20 Dec


We live in a world that loves solutions.

Do this.

Buy that.

Start again on Monday.

Fix it. Push harder. Try more.

And when change doesn’t stick, we quietly assume the problem is us.

Lack of motivation.

Lack of discipline.

Lack of willpower.

But what if that isn’t true?

What if the problem isn’t that you’re failing at change —

but that you’re being asked to change without enough support?

The exhaustion nobody talks about

Most people don’t resist change because they don’t want it.

They resist it because they’re already tired.

Tired of starting again.

Tired of holding it all together.

Tired of pretending they’re fine while something underneath feels unresolved.

Food, scrolling, overworking, procrastination, busyness — these aren’t moral failings.

They’re coping mechanisms.

They’re often the only comfort available when support feels thin or missing altogether.

We skip the most important question

Before plans.

Before goals.

Before programmes, tools, or fixes.

There’s one question we rarely ask:

What do I actually need right now?

Not what should I do.

Not what works for other people.

Not what I’m “supposed” to want.

But what would genuinely support me — as a human — at this stage of my life?

Because change that isn’t supported rarely lasts.

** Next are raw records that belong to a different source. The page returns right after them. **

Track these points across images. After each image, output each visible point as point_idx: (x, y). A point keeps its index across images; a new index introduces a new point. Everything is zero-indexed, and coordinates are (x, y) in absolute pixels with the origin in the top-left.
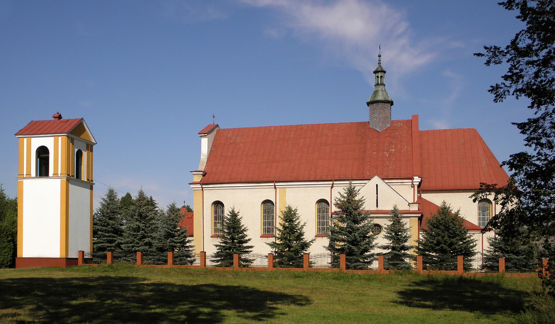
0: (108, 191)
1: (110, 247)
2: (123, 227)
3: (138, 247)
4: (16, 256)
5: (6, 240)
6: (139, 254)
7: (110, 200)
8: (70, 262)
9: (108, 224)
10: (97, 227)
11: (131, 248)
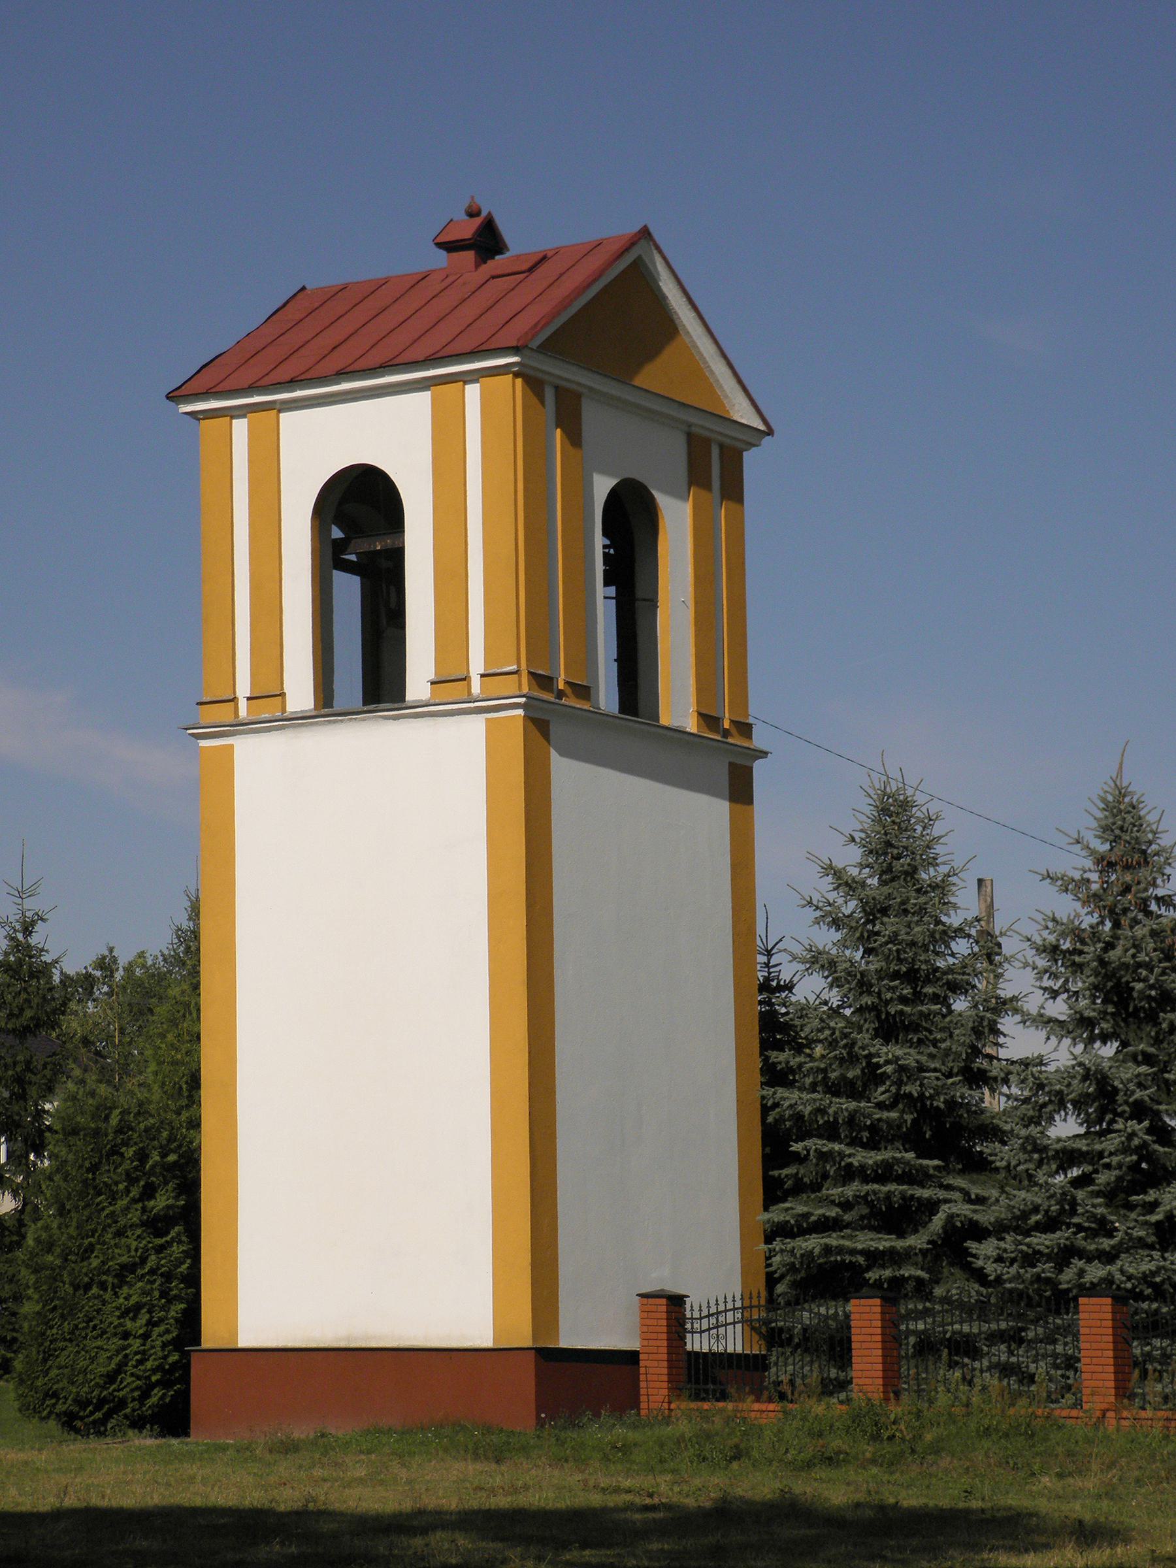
0: (867, 808)
1: (893, 1257)
2: (994, 1102)
3: (1108, 1257)
4: (196, 1338)
5: (134, 1216)
6: (1095, 1318)
7: (888, 875)
8: (568, 1382)
9: (873, 1076)
10: (789, 1097)
11: (1046, 1269)
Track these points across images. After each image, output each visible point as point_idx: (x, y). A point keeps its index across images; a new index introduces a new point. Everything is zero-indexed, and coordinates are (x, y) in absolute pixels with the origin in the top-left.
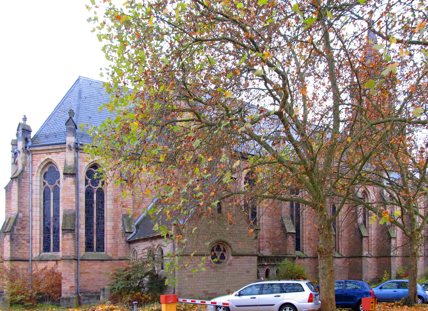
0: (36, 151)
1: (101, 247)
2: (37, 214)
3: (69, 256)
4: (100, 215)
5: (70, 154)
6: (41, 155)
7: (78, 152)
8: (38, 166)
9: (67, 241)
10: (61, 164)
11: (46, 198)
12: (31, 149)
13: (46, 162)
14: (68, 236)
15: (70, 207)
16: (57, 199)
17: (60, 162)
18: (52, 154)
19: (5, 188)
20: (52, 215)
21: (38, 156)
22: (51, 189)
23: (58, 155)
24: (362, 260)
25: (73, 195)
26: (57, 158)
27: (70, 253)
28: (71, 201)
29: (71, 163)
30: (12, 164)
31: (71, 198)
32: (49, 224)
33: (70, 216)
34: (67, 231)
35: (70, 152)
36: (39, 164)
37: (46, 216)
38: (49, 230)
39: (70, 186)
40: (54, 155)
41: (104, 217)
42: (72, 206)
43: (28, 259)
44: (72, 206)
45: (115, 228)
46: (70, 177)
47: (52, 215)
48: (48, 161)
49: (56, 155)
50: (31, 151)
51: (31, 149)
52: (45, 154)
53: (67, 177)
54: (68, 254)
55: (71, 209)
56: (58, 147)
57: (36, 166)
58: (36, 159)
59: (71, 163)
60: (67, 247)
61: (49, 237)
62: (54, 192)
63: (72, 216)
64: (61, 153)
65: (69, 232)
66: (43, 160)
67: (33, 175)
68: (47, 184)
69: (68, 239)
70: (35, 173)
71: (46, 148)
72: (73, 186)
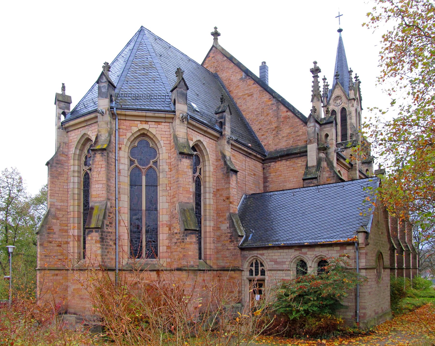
0: (125, 115)
1: (153, 253)
2: (124, 203)
3: (193, 266)
4: (198, 211)
5: (182, 127)
6: (133, 122)
7: (115, 119)
8: (128, 137)
9: (190, 246)
10: (163, 139)
11: (134, 184)
12: (119, 112)
13: (139, 133)
14: (191, 238)
15: (186, 199)
16: (153, 185)
17: (162, 136)
18: (149, 123)
19: (48, 164)
20: (144, 208)
21: (127, 123)
22: (143, 171)
23: (159, 126)
24: (66, 278)
25: (190, 183)
26: (157, 129)
27: (194, 262)
28: (188, 191)
29: (183, 140)
30: (59, 128)
31: (187, 186)
32: (140, 219)
33: (189, 211)
34: (190, 232)
35: (182, 124)
36: (129, 135)
37: (134, 210)
38: (139, 227)
39: (186, 170)
40: (152, 125)
41: (201, 214)
42: (189, 198)
43: (114, 268)
44: (189, 198)
45: (217, 228)
46: (186, 158)
47: (144, 208)
48: (142, 132)
49: (156, 126)
50: (118, 114)
51: (119, 112)
52: (139, 122)
53: (183, 158)
54: (192, 263)
55: (188, 201)
56: (162, 115)
57: (125, 137)
58: (125, 127)
59: (183, 140)
60: (190, 253)
61: (139, 239)
62: (147, 175)
63: (191, 211)
64: (163, 124)
65: (192, 234)
66: (135, 129)
67: (120, 148)
68: (136, 163)
69: (191, 243)
70: (123, 147)
71: (144, 113)
72: (190, 170)
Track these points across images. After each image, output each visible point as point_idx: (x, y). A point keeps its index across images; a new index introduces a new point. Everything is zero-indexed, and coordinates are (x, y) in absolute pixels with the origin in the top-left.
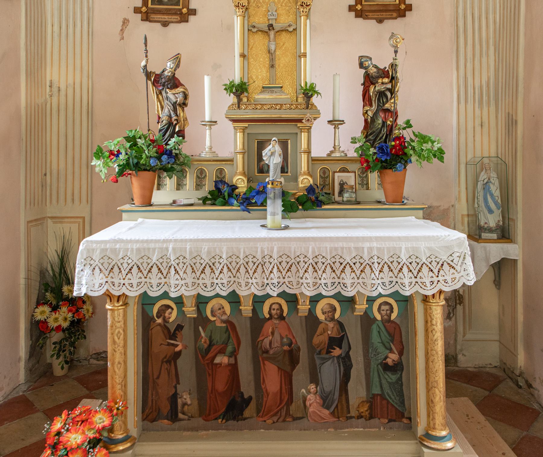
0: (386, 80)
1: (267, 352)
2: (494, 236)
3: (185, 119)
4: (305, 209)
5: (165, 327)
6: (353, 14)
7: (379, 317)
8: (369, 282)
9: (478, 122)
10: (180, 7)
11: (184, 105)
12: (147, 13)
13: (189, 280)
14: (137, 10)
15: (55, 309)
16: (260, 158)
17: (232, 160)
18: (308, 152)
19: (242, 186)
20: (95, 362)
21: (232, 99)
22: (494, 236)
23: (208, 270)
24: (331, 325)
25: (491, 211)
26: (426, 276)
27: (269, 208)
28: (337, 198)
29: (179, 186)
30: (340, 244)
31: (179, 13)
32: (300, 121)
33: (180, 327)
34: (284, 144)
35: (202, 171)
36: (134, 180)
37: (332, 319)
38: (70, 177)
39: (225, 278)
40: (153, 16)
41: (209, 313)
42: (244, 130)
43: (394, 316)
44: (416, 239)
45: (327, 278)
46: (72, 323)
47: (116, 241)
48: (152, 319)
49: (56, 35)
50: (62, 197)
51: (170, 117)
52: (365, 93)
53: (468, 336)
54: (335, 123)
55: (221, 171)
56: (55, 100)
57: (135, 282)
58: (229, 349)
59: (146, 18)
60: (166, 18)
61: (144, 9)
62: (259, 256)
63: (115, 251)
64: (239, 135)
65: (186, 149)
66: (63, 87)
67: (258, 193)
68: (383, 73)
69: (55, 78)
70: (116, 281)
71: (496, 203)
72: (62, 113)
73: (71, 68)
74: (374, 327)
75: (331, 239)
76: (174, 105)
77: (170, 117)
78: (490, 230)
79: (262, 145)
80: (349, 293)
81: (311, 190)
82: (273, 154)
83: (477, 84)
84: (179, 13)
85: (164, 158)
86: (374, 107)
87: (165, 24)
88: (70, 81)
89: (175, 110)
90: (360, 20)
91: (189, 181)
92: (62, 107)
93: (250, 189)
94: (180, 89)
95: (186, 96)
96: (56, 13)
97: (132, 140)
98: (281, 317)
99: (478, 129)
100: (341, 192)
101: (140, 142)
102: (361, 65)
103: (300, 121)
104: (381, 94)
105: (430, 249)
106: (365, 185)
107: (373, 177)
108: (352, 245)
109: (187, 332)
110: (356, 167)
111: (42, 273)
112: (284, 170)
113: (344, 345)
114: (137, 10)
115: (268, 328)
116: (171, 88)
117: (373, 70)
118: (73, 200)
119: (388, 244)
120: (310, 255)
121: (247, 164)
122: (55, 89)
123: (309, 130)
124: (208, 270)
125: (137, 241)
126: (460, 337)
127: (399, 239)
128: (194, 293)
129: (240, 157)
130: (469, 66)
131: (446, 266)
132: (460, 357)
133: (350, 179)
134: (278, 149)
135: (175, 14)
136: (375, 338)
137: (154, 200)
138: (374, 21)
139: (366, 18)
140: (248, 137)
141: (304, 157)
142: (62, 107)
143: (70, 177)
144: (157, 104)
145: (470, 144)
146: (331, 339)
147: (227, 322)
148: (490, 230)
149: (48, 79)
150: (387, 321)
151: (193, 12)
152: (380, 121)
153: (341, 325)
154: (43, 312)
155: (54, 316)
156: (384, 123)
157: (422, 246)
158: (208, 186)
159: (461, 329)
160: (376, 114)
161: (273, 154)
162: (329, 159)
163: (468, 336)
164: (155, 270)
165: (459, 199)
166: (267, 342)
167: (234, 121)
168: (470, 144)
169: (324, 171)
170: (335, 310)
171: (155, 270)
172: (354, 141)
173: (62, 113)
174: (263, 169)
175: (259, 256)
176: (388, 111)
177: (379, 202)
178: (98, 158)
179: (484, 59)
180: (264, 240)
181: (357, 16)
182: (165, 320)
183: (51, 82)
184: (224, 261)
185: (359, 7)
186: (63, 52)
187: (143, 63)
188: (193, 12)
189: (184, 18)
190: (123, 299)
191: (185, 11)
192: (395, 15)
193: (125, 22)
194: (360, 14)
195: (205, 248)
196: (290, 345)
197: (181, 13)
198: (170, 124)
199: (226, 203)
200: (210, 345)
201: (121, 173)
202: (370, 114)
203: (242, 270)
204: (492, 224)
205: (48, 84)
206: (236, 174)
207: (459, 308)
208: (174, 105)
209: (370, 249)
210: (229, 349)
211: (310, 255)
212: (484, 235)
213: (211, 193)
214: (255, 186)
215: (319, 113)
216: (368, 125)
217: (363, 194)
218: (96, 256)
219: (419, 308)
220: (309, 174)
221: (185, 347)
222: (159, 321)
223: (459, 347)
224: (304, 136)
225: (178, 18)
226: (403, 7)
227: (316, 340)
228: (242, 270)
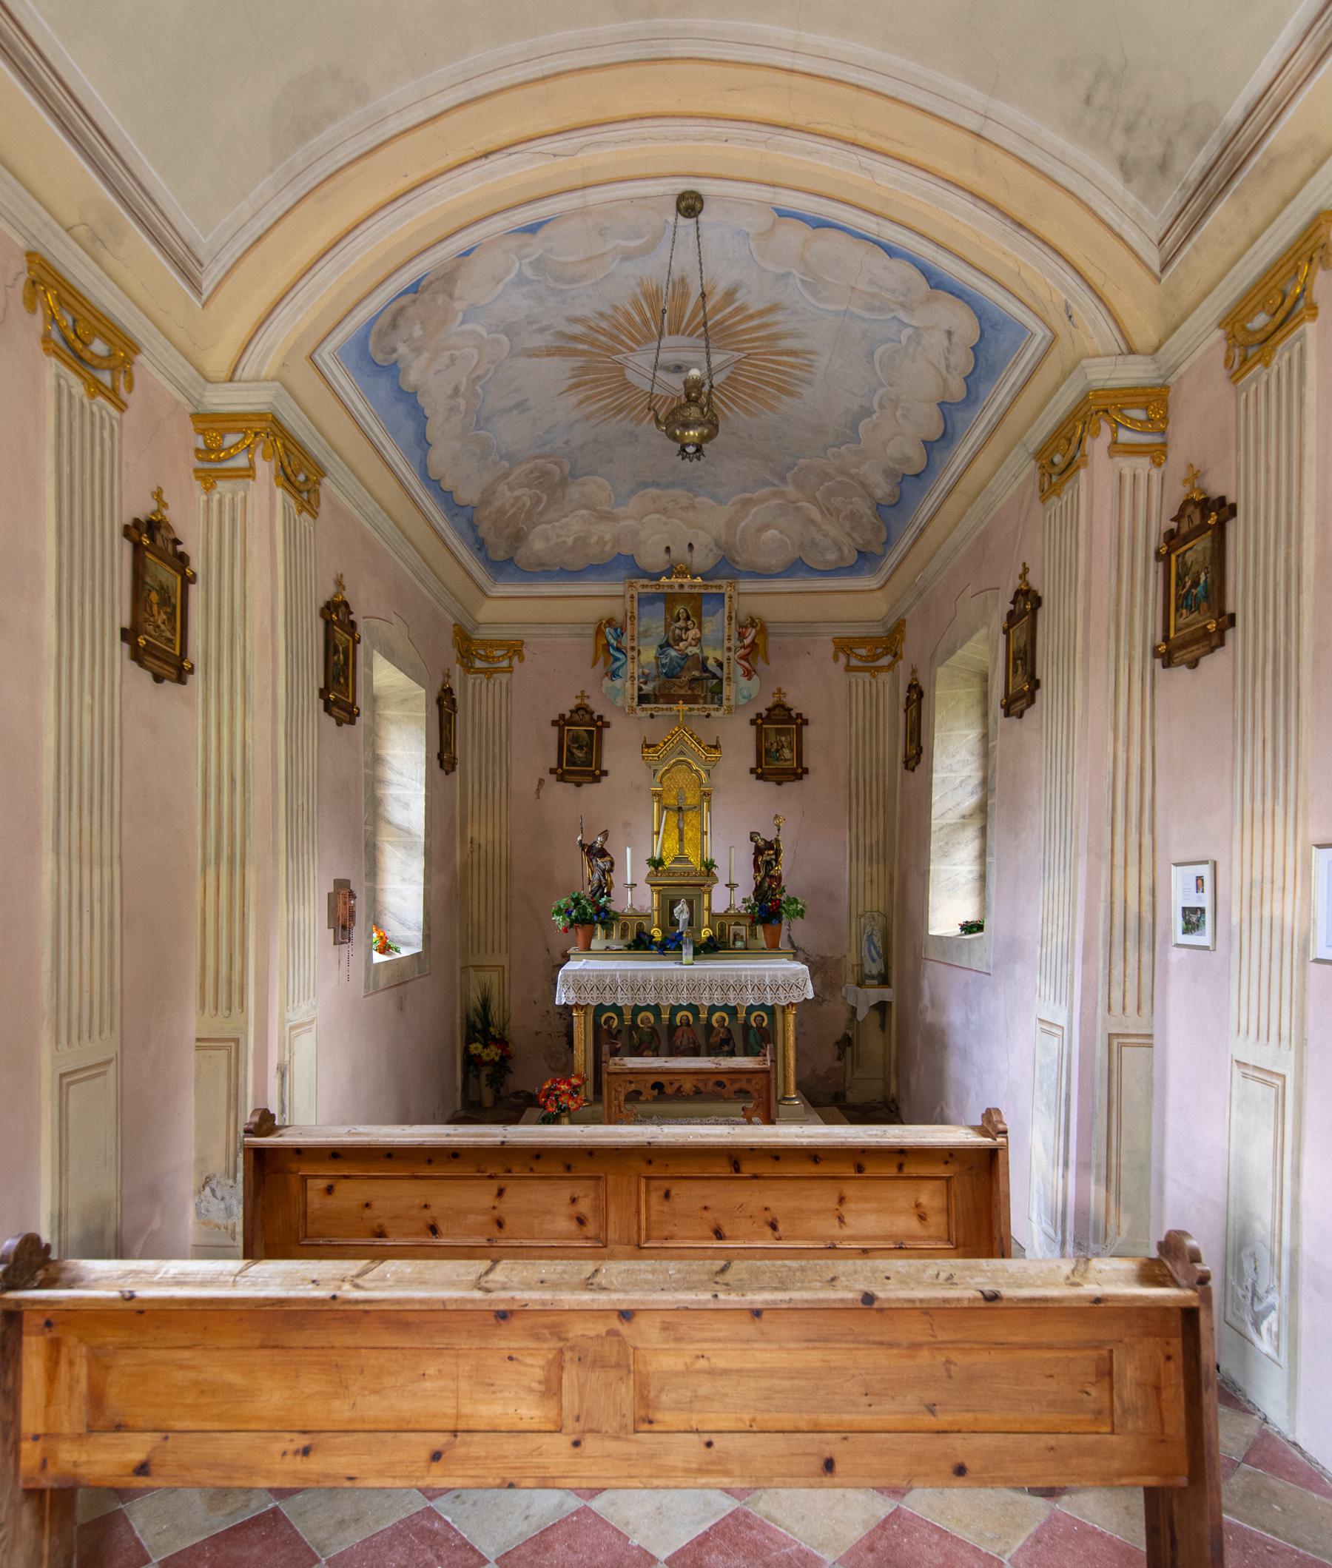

And change that ignores the nervous system, identity, and emotional landscape often backfires.

The missing middle

We talk a lot about before and after.

Before:

“Here’s the problem. Here’s the plan.”

After:

“Now maintain it. Be consistent. Don’t slip.”

But the most fragile part of change is the middle.

The in-between phase where:

old coping mechanisms are being loosened

new habits aren’t yet stable

identity feels uncertain

emotions surface

This is where people don’t need pressure.

They need steadiness.

They need reassurance.

They need containment.

Without that, even the best solutions can feel unsafe.

Motivation isn’t the issue

Most people don’t need more motivation.

They need to feel safe enough to change.

Safe enough to:

slow down

question patterns

sit with discomfort

let go of what once protected them

When the body feels threatened, it will cling to what it knows — even if it’s harmful in the long run.

That’s not weakness.

That’s survival.

A gentler reframe

So before you change anything —

before you set another goal or commit to another fix — pause.

Ask yourself:

What am I asking of myself right now?

What support is actually missing?

What would make this feel less harsh and more humane?

Because lasting change doesn’t come from forcing yourself forward.

It comes from being supported through the change.

An invitation

You don’t need to overhaul your life today.

You don’t need to have all the answers.

You just need to start with the right question.

What do I really need?

That question alone can change everything.